- _CONSIGNE_
D'après le texte fourni, qu'est-ce qui surmonte le faux Stonehenge ?

- _TEXTE FOURNI_

Tout n’est cependant pas à jeter. De superbes panoramas brumeux et de belles séquences crépusculaires ponctuent comme autant de rimes cette intrigue basique ; des gros plans d’escargots, joliment incongrus, captent de temps en temps l’attention ; enfin, un faux Stonehenge, surmonté d’une boule noire aux striures lumineuses (peut-être une réminiscence d’Ico, le beau jeu onirico-écolo de Ueda Fumito), assure la touche mystique indispensable. Or ces images, faute de tisser entre elles un réseau d’échos un tant soit peu consistant, semblent se réduire à une pure signalétique. L’hermétisme n’aurait pas posé problème, si une ambiance captivante ou un enjeu fort – par exemple esthétique – avait donné à cette succession de plans hallucinatoires du liant, de l’ampleur, une capacité à incarner un mystère. Mais non. Rien pour compenser l’absence désolante de tension dramatique et d’émotion. Comme si le caractère factice de l’univers d’Avalon-F avait également contaminé l’objet filmique dans ses dimensions narrative et humaine.
Dès lors s’imposent uniquement au spectateur la laideur numérique des combats et la vacuité crasse des personnages. Les « assault girls » du titre ne sont, littéralement, ni plus, ni moins, que ce qu’en dit leur nom : des clichés. De pures fonctions. Des filles qui ne parlent, ne sentent et n’agissent que dans l’optique du jeu de baston ultime qu’est Avalon-F. Et la caméra semble aimantée avec une fascination régressivement adolescente vers ces combattantes arborant visages poupins, armements lourds et harnachements sexy.

- _DONNÉES D'ENTRÉE_
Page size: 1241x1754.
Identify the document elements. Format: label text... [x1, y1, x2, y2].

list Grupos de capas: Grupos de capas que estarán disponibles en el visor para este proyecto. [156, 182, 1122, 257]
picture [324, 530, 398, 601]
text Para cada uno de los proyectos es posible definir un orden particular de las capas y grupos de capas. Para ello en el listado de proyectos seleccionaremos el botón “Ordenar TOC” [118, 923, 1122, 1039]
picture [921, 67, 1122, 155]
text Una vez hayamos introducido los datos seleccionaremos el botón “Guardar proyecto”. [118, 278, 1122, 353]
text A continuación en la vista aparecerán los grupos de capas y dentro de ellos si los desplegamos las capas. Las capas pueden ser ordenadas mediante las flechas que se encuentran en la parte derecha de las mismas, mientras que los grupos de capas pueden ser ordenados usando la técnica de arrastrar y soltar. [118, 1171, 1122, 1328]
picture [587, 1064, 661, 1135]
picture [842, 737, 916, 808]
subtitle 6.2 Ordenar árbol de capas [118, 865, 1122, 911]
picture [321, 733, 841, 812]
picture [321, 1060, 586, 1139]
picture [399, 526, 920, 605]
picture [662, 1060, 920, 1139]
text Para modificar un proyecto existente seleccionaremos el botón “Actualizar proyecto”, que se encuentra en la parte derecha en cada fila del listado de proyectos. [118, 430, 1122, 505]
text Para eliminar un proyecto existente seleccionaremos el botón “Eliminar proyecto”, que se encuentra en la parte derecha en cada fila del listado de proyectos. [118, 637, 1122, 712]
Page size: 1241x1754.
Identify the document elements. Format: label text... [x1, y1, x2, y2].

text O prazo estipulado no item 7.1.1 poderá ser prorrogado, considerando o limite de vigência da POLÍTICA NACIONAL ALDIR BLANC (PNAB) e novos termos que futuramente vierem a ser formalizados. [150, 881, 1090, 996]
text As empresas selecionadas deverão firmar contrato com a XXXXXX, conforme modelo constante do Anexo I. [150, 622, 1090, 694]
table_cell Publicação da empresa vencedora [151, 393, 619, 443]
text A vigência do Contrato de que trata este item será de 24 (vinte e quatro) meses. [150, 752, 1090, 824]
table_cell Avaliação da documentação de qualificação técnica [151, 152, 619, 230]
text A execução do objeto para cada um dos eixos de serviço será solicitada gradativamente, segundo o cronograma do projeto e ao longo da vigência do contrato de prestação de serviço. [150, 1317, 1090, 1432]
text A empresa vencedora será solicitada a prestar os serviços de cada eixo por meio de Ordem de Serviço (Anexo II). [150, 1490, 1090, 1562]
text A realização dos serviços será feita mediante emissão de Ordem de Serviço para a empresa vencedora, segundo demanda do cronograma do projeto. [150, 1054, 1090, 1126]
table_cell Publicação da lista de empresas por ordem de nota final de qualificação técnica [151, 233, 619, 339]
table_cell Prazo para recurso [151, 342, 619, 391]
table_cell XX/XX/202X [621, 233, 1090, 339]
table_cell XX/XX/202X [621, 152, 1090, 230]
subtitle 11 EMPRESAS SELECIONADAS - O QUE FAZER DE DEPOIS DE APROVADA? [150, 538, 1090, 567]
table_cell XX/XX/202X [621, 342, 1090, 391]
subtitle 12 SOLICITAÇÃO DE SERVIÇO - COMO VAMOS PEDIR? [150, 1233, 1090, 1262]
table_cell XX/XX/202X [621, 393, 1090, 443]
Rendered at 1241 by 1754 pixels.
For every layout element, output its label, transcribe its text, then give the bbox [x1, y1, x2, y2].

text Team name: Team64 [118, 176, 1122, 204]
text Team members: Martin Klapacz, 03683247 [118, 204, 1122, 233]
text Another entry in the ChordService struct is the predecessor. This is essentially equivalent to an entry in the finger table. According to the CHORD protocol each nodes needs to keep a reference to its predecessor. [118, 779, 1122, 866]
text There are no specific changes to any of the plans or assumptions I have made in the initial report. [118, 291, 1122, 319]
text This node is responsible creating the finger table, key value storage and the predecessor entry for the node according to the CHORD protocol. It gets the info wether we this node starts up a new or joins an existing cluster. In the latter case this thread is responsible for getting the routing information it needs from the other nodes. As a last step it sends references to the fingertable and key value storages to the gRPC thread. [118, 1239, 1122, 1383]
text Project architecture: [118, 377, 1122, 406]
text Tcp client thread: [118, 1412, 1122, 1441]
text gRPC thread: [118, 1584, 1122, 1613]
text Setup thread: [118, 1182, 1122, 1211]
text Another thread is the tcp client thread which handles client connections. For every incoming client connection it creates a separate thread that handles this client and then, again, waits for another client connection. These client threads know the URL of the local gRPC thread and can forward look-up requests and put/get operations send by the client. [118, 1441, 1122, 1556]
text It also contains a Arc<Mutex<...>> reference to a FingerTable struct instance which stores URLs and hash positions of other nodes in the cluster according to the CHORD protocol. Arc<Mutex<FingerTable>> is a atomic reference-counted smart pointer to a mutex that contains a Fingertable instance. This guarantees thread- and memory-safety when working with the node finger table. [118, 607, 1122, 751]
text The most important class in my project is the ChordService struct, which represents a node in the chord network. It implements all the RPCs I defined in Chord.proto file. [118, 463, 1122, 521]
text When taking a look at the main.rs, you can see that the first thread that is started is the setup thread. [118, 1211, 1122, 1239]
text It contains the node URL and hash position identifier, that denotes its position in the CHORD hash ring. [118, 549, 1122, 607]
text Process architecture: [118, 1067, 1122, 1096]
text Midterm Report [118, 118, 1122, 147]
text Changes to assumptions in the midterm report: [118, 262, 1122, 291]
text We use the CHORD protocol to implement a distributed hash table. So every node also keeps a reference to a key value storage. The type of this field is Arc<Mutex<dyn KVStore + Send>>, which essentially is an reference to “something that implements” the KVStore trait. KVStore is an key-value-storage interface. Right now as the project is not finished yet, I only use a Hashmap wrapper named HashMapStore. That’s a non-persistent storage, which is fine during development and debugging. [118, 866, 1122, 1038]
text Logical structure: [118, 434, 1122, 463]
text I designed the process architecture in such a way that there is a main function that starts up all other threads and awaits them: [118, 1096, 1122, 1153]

- _RÉSULTAT ATTENDU_
Une boule noire aux striures lumineuses.